## Task requirements
a) Translate this sentence from the hiring myths article into Spanish: "Decisions are biased and mistakes buried."
b) Quote the hiring myths article word for word, from "2. Getting the" to "of the individual.", inclusive.

## Study text
######

As Published in Business 2 Business, May 2002
Seven Hiring Myths for Managers To Avoid
By Ira S. Wolfe
As accounting was to Enron, selecting and hiring employees is to many
companies. Decisions are biased and mistakes buried.
The gap between what you would like people to do and what they actually
do can be quite frustrating. But ultimately getting people to do what your
organization needs them to do is in essence the manager's job. If people
aren't doing what needs to be done, the buck stops at the manager.
Managers hold the option to improve and even optimize everything that
drives both the top line revenues and bottom line profit. Or they can
choose to compromise and even ignore the impact that hiring and retaining
the wrong employee has on quality, productivity, and controlling costs.
With the right people, how good can your company be? Getting people to
do what needs to get done has two dimensions:
1. Acquiring the best people.
2. Getting the best people to put their motivations and skills to work
in the right way at the right time.
Decisions relating to selecting the right employee are realized by
accumulating as much accurate information about an individual prior to
offering the job and using that information in guiding the management and
development of the individual.
For the purpose of this article, I am going to focus on seven management
myths associated with acquiring the best people the first time. Without
this the second dimension is irrelevant.
1. A good interview selects the best employee.
Many times a job doesn't go who IS most qualified; it goes to the candidate
who APPEARS to be most qualified. Some extremely qualified people are very
talented at their jobs. When it comes to a job interview, however, they are
extremely poor performers. Why?
Interviewing is a skill unto itself. And unfortunately one of the most
overvalued sub-skills in interviewing is the ability to think on one's
feet. Job interviews have a way of making the most competent sound like
total idiots. And conversely, some of the people who are GREAT at
interviews are absolutely LOUSY on the job.

######

## Data extracts
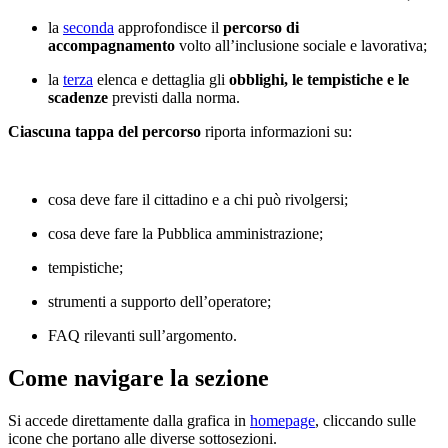
la
seconda
approfondisce il
percorso di
accompagnamento
volto all’inclusione sociale e lavorativa;
la
terza
elenca e dettaglia gli
obblighi, le tempistiche e le
scadenze
previsti dalla norma.
Ciascuna tappa del percorso
riporta informazioni su:
cosa deve fare il cittadino e a chi può rivolgersi;
cosa deve fare la Pubblica amministrazione;
tempistiche;
strumenti a supporto dell’operatore;
FAQ rilevanti sull’argomento.
Come navigare la sezione
Si accede direttamente dalla grafica in
homepage
, cliccando sulle
icone che portano alle diverse sottosezioni.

######

## List of answers
a) Las decisiones están sesgadas y los errores, enterrados.

b)
2. Getting the best people to put their motivations and skills to work
in the right way at the right time.
Decisions relating to selecting the right employee are realized by
accumulating as much accurate information about an individual prior to
offering the job and using that information in guiding the management and
development of the individual.